Le chiffre d'affaires est en constante diminution. Alcaltel-Lucent enregistre des pertes d'exploitation depuis le début de 2012, notamment sous l'effet de l'effondrement de la marge brute, et consomme chaque année un milliard de trésorerie que l'activité ne permet pas de reconstituer. Les ventes précédentes d'actifs – participation dans Thales, usine d'Annecy, Genesys – ont écarté à court terme le risque de faillite mais cette stratégie, qui n'est pas viable économiquement, n'aura qu'un temps.
La baisse du chiffre d'affaires dans la région Europe-Moyen-Orient-Afrique (EMOA) est en partie liée à des décisions de stratégie commerciale « au plus près du client », qui ont provoqué le licenciement de salariés français et européens chargés des contrats export au profit d'embauches locales. Il en ressort une perte de compétences, qu'aggrave un turn-over important dans certains pays. À cela s'ajoute la méconnaissance des réalités géopolitiques du business en Afrique et au Moyen-Orient. Les décisions récentes d'externalisation des ventes face aux « petits clients » ne sont pas de nature à faciliter la reconquête du marché.
Ces mauvais résultats tiennent à la stratégie de la direction générale. En écho au rapport Gallois, le Gouvernement doit se donner les moyens de peser sur la gouvernance du groupe et intervenir de manière ferme et urgente pour soutenir une activité qu'il reconnaît comme stratégique. La place des technologies de l'information et des télécommunications (TIC) est prépondérante pour notre avenir économique et pour celui de l'Europe. Une feuille de route élaborée avec un État stratège permettrait de lier les intérêts communs du pays et du groupe.

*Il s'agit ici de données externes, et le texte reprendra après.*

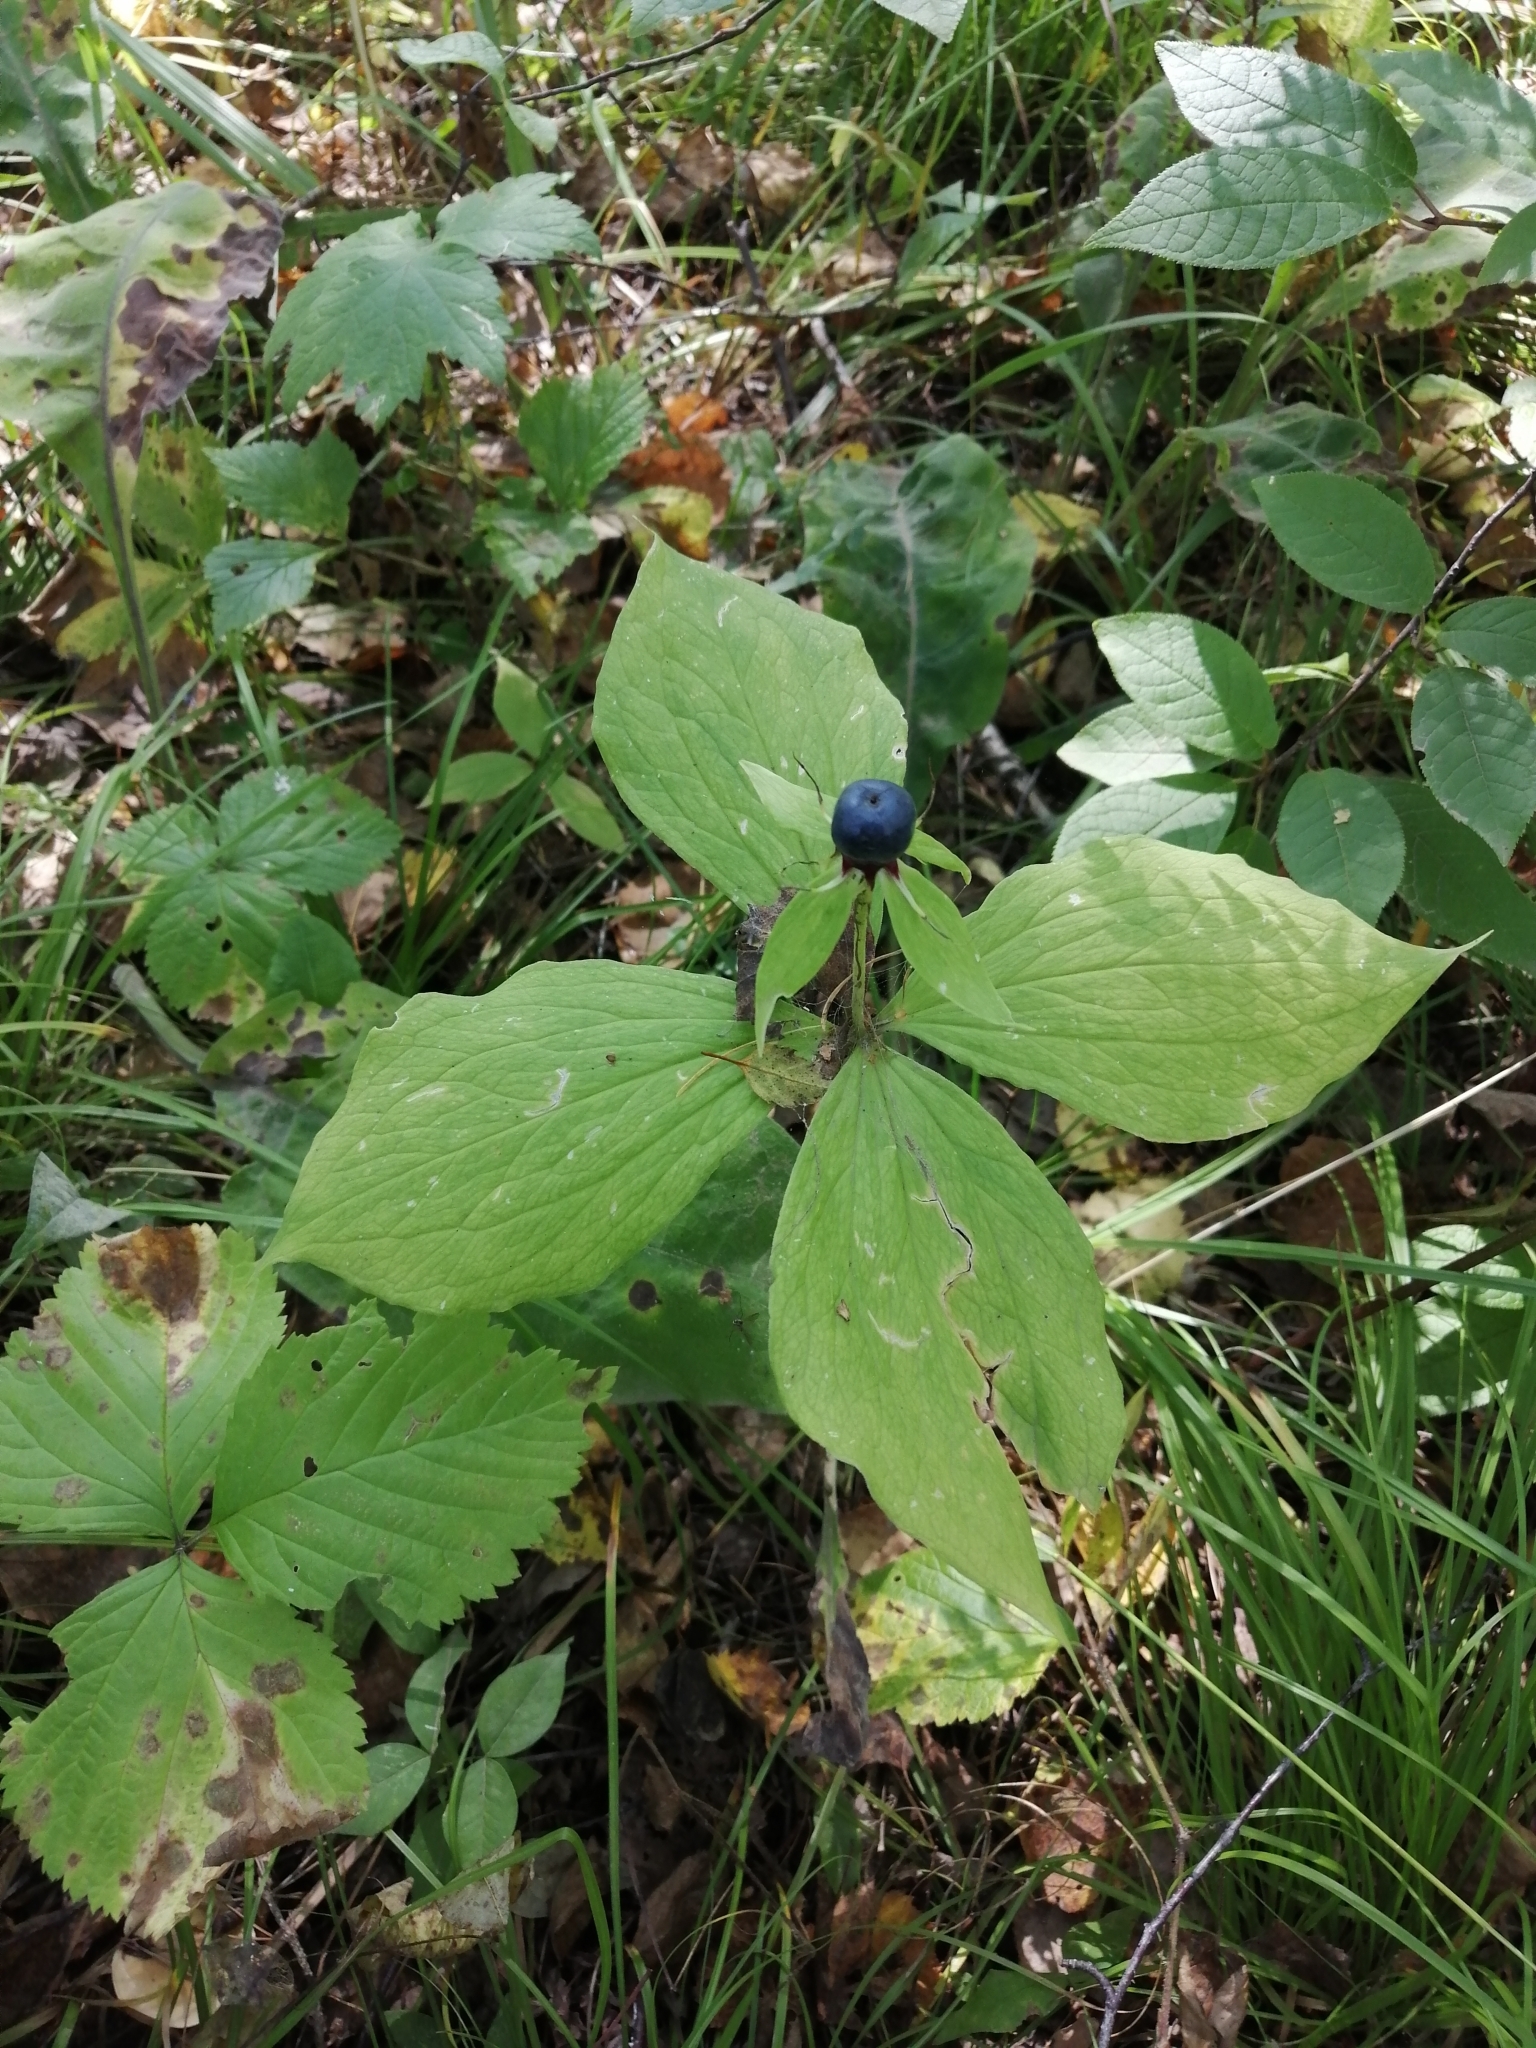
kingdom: Plantae
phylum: Tracheophyta
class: Liliopsida
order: Liliales
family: Melanthiaceae
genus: Paris
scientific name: Paris quadrifolia
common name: Herb-paris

Plusieurs pistes sont à explorer pour préserver l'avenir de celui-ci : rééchelonnement de la dette, apport d'une garantie financière limitée dans le temps et montée au capital via le FSI, ou intervention de la Caisse des dépôts, de la Banque publique d'investissement ou de l'Agence des participations de l'État. D'autre part, il est anormal qu'aucune banque française ne soutienne le groupe. Les établissements financiers ne peuvent recevoir le soutien de l'État sans soutenir à leur tour les entreprises !
Sécuriser financièrement Alcatel-Lucent à long terme lui ouvrirait les marchés de demain : ceux de la région EMOA, où les opérateurs vont devoir investir massivement dans la quatrième génération de téléphonie mobile (4G) et dans le très haut débit.